Par ailleurs en mettant l'ensemble sur la balance je vois qu'il pèse 186 grammes, ce qui me parait élevé. Il faut dire que j'avais construit solide avec un coffrage en balsa 2mm. Quand je regarde le Calmato je vois que les empennages sont en treillis juste entoilé, et ça parait assez rigide. C'était d'ailleurs pareil sur le Monsun. Comme j'avais des problèmes de centrage sur cet avion, avec un centrage trop arrière,  je décide de refaire un stabilisateur et une dérive en treillis entoilé pour gagner du poids à l'arrière de l'avion. Sachant par ailleurs que la réparation va surement me faire prendre un peu de poids.

D'abord nettoyage des paries endommagées, enlever un peu de coffrage sur la partie avant du fuselage en faisant des découpes inclinées pour les flancs afin d'avoir une meilleure surface de collage pour le coffrage qui va être ajouté. Il faut que je garde le bon angle d'attaque du plan horizontal, d'origine je m'étais aligné sur les logerons du fuselage mais ... il sont sassés. Donc je met en place sur la partie du fuselage une entretoise collée sur ces longerons, dont l'épaisseur est égale à l'épaisseur du plan fixe (8mm), puis je colle sur cette entretoise un morceau de planche de balsa sur lequelle sera collé le plan fixe. Ainsi l'angle d'attaque est correct et la position sur l'axe "z" du plan fixe est identique au montage d'origine.

6 novembre 2016 - remise en état du Volt - l'empennage

Les deux morceaux de flanc sont remis en place. En parallèle je reconstruit un empennage, pour renforcer un peu le treillis j'utilise un "contreplaqué" maison fait d'une épaisseur de balsa 2mm au centre entre deux épaisseurs de balsa 3mm. Bilan l'ensemble non entoilé pèse 131 grammes, une fois entoilé je mense que j'airais gagné presque 40 grammes. Pas mal.
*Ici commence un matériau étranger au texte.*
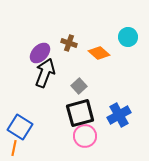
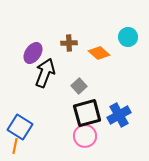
brown cross: rotated 21 degrees counterclockwise
purple ellipse: moved 7 px left; rotated 10 degrees counterclockwise
black square: moved 7 px right
orange line: moved 1 px right, 2 px up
L'étape suivante c'est remettre en place des gaines de commande et des commandes. Celles d'origine avaient été pliées lorsque le fuselage s'est cassé. J'utilise comme d'habitude des commandes Kavan en plastique. C'est finalement cela qui va me prendre le plus de temps. Je recolle également une gaine pour l'antenne récepteur qui est dans le fuselage (rappel je suis en 41 Mhz. attention, ne pas mettre l'antenne dans le fuselage comme cela si les commandes sont des tiges métalliques, risque d'interférences et de perturbation du signal radio).

Ajustements, remise en place du support de roulette de queue en contreplaqué. Et je met tout ça dans un coin, le collage des empennages sera fait quand les ailes auront été reconstruites afin de réaliser la mise en croix.